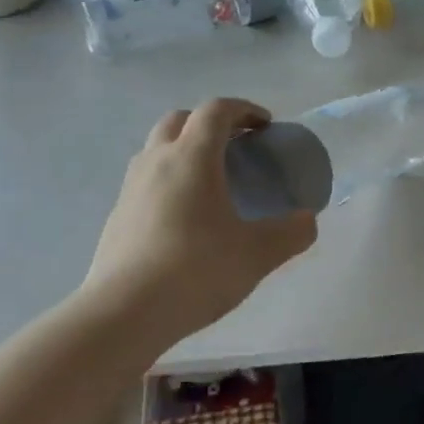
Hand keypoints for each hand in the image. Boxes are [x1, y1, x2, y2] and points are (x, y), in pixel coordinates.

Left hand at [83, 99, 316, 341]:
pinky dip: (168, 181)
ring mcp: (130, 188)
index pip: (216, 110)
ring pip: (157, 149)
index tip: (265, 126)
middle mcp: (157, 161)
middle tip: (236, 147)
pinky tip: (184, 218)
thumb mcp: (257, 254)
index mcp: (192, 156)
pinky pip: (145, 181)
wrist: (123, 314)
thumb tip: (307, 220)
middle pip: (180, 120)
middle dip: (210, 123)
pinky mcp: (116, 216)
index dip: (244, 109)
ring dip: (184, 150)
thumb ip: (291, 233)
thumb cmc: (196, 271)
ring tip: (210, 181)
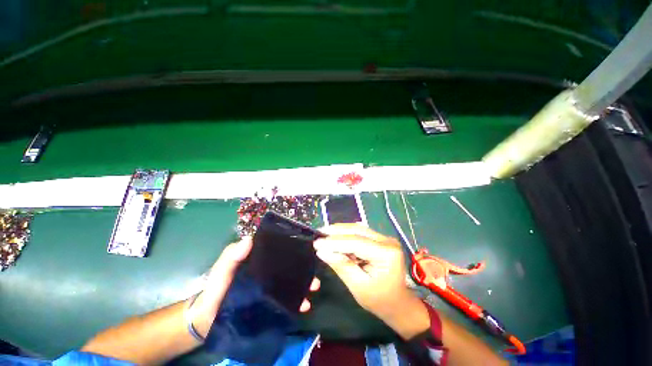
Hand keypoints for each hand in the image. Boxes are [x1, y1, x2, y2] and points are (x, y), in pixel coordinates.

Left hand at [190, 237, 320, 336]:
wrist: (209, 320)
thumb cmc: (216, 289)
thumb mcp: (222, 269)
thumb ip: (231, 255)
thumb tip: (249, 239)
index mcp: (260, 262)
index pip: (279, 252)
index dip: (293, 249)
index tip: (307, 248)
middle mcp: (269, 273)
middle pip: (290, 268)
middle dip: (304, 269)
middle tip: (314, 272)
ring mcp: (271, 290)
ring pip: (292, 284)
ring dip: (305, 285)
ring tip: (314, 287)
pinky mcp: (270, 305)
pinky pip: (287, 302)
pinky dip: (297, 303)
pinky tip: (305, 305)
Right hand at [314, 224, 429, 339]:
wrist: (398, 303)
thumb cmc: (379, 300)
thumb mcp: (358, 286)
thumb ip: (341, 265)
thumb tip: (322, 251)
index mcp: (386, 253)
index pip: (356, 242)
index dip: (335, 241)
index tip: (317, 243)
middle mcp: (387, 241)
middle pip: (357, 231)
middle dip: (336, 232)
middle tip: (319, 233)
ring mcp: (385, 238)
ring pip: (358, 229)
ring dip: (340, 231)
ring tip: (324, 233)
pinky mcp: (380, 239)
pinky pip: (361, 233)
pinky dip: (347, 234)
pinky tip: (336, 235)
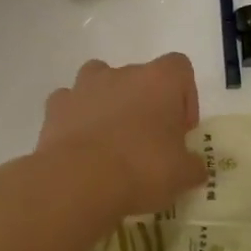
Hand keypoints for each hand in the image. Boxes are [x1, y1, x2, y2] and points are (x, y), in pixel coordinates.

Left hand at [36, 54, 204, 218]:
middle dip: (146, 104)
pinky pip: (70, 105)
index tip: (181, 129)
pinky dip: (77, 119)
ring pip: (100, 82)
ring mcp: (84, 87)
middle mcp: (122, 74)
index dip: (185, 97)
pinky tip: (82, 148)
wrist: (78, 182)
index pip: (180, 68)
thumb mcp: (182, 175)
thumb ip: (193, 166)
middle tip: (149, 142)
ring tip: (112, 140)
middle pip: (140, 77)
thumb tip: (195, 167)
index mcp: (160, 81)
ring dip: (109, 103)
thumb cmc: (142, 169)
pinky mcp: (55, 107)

____________

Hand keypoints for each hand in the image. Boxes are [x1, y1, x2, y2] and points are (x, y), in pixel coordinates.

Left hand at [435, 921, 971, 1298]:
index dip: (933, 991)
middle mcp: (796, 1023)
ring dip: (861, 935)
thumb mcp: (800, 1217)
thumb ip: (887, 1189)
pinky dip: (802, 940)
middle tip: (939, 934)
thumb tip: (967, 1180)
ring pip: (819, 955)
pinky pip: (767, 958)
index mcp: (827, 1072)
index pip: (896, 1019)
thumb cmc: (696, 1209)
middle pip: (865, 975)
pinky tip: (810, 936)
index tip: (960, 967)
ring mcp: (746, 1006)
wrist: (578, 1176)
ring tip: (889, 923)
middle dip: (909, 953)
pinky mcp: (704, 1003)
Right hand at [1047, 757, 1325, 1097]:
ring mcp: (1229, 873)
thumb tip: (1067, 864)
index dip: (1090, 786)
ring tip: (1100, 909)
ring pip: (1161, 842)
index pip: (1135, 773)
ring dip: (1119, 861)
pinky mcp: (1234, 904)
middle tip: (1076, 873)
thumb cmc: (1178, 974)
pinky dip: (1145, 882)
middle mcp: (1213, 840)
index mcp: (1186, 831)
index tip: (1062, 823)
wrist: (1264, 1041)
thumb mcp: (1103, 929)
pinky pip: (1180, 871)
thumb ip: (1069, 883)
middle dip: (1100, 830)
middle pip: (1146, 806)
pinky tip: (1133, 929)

____________

Of the lines above, retype only those from the line containing "pinky mcp: (270, 305)" through the line containing "pinky pip: (361, 233)", including both, exactly.

ANSWER TO THIS PROBLEM >>
pinky mcp: (270, 305)
pinky pip: (287, 302)
pinky dip: (297, 303)
pinky tip: (305, 305)
Right hand at [314, 224, 429, 339]:
wrist: (398, 303)
thumb cmc: (379, 300)
thumb mcp: (358, 286)
thumb ip: (341, 265)
thumb tip: (322, 251)
index mcp: (386, 253)
index pip: (356, 242)
index dip: (335, 241)
index tip: (317, 243)
middle mcp: (387, 241)
middle pip: (357, 231)
middle dip: (336, 232)
middle tip: (319, 233)
ring mcp: (385, 238)
ring pip: (358, 229)
ring dip: (340, 231)
ring tip: (324, 233)
pinky mcp: (380, 239)
pinky pip: (361, 233)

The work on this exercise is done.